It arrives 3 days later. I keep Ciara informed of tracking status every step of the way. She's back in office 4 days after that... by mid-afternoon having not received an email or a call I email her. 24-hours later -- Thank you for the update, I can call you during these hours tomorrow. Fine, I'm available at this time. The time comes, no call. I email her: I'm available tomorrow at this time. Finally, Ciara calls...

The automated operator greets me. Nothing will happen until you say "Hello?", then it directs your call. Ciara greets me, asking to confirm my name, I say my name and hello... "Hello? Is anyone there?" She can't hear me. I fumble with my phone trying to see if I'm muted. Nope. She says she's going to hang up and call right back. I make absolutely sure my phone is working properly. She calls. I say "hello" to the automated operator, this time waiting several seconds to verify that it's waiting for an audible voice prompt to proceed. Ciara comes on the line, same thing, she "can't hear me". She disconnects. I email her saying I'm rebooting my phone, please call back in 5 minutes. 90 seconds later I get an automated, generic email from Apple Support saying 'thank you for contacting us, if you want to continue to pursue this case please click this link, we'll connect you with the first available advisor.'. The only logical explanation: through some freak chance her phone suddenly stopped receiving audio, just for my call in the middle of her shift. Or, more likely, she faked it to create 'legit criteria' to officially reassign the case to the next advisor, hence the automated email.

Now I'm quite in a rage, understandably. I initiate a new call and get Nupur. Poor Nupur, I really read him the riot act and demanded to be reconnected with Ciara, which he refused. He was my new advisor, period. I demanded a significantly discounted upgrade, I do not want a replacement, a simple refund is an insult after the 30+ hours I must have spent chasing this, all the while barely using the 2 machines for a total of 3 weeks, both of which I had sent back. He puts me on hold so he can 'look into this'. And... disconnected.

He sends me the standard follow up email, here's how to reach me, I'll respond the next time I'm in the office. I reply immediately demanding he call me back. He replies 2 minutes later asking for my number. I send it. I wait. He never calls after 15 minutes.

I initiate yet another support call. I get called immediately. As calmly but firmly as possible, I explain ALL OF THE ABOVE YET AGAIN. If you're reading this far, I'll do you a favor and really try to sum it up.

I'm only entitled to a refund (if it gets "approved", even though it's my right as a consumer in the UK), or a paid upgrade but it has to be within the same product family, and it's basically a maxed out M2 Air, so that leaves me with the final option: a 3rd replacement. I refused it and said I want a refund. OK, let me put you on hold...

"I just spoke with customer service who handles refunds and they said they need approval from engineering" Why? "They need to verify the fault exists, I'm terribly sorry but I'll have to get back to you next week." OK.

[proceeds to bang head against wall until rendered fully unconscious].

SHORT PROBLEM 1: Could you return, exactly as they appear, the lines of the entries from the line containing "order: Asterales" through the end of the entries? Leave the pictures out.

DATASET RECORDS:
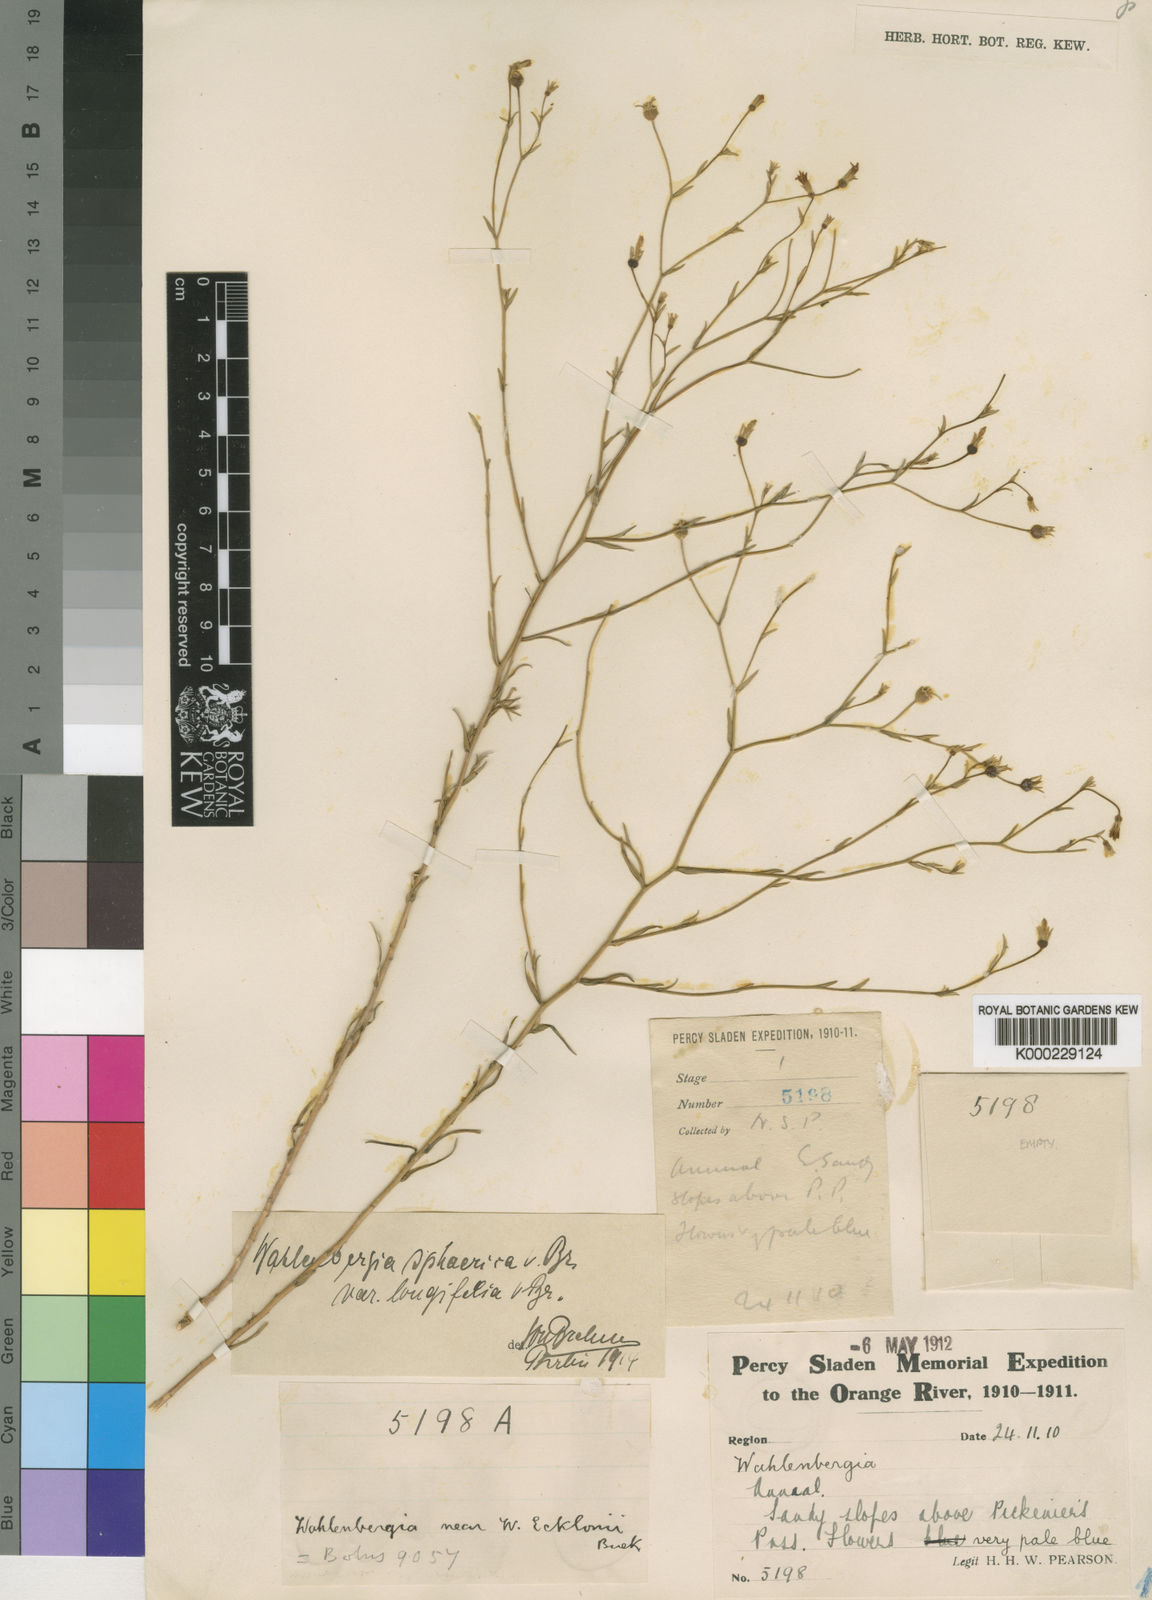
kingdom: Plantae
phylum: Tracheophyta
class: Magnoliopsida
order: Asterales
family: Campanulaceae
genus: Wahlenbergia
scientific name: Wahlenbergia sphaerica
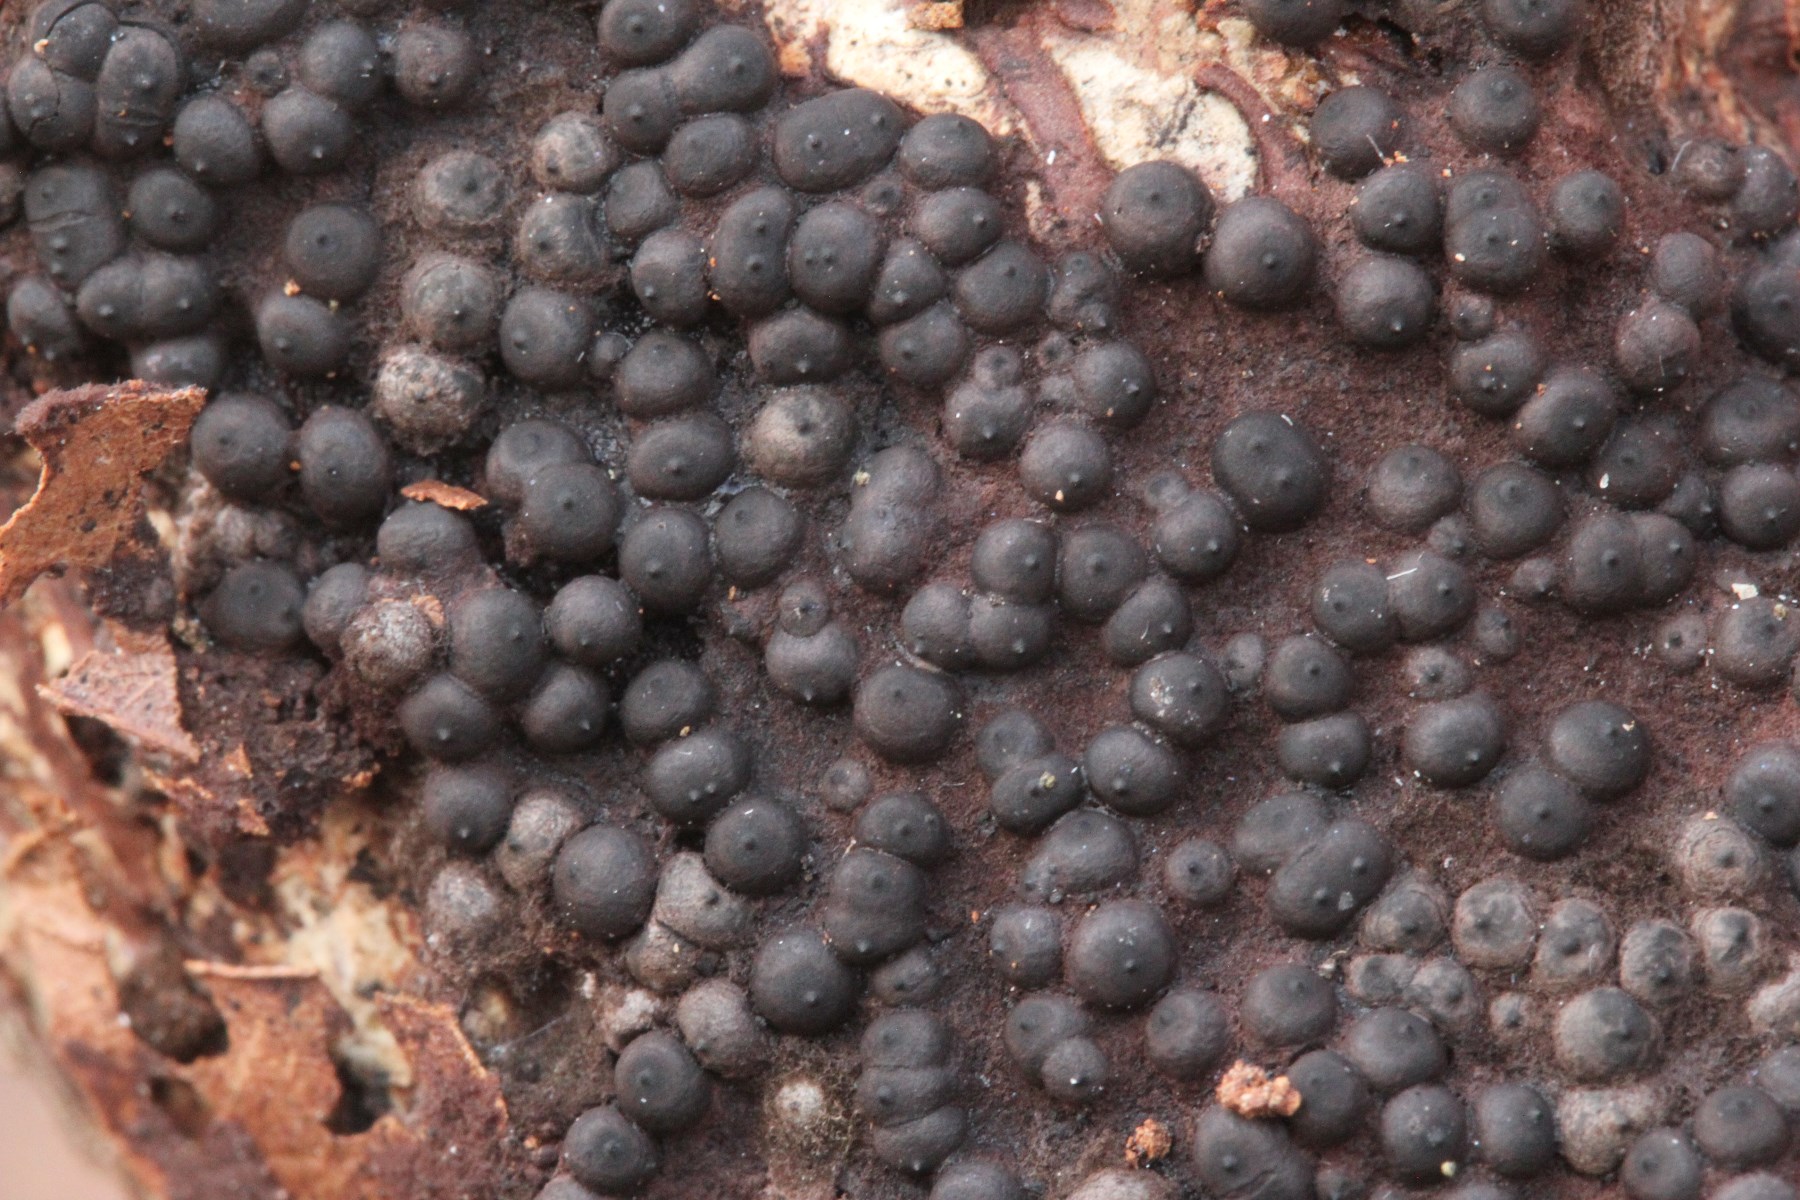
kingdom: Fungi
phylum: Ascomycota
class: Sordariomycetes
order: Xylariales
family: Xylariaceae
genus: Rosellinia
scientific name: Rosellinia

SHORT PROBLEM 2: Can you retype the part of the support-call account that opens with the words containing "Now I'm quite" and closes with "this'. And... disconnected.", copying it exactly?

EXERCISE RESULT 1:
order: Asterales
family: Campanulaceae
genus: Wahlenbergia
scientific name: Wahlenbergia sphaerica
kingdom: Fungi
phylum: Ascomycota
class: Sordariomycetes
order: Xylariales
family: Xylariaceae
genus: Rosellinia
scientific name: Rosellinia

EXERCISE RESULT 2:
Now I'm quite in a rage, understandably. I initiate a new call and get Nupur. Poor Nupur, I really read him the riot act and demanded to be reconnected with Ciara, which he refused. He was my new advisor, period. I demanded a significantly discounted upgrade, I do not want a replacement, a simple refund is an insult after the 30+ hours I must have spent chasing this, all the while barely using the 2 machines for a total of 3 weeks, both of which I had sent back. He puts me on hold so he can 'look into this'. And... disconnected.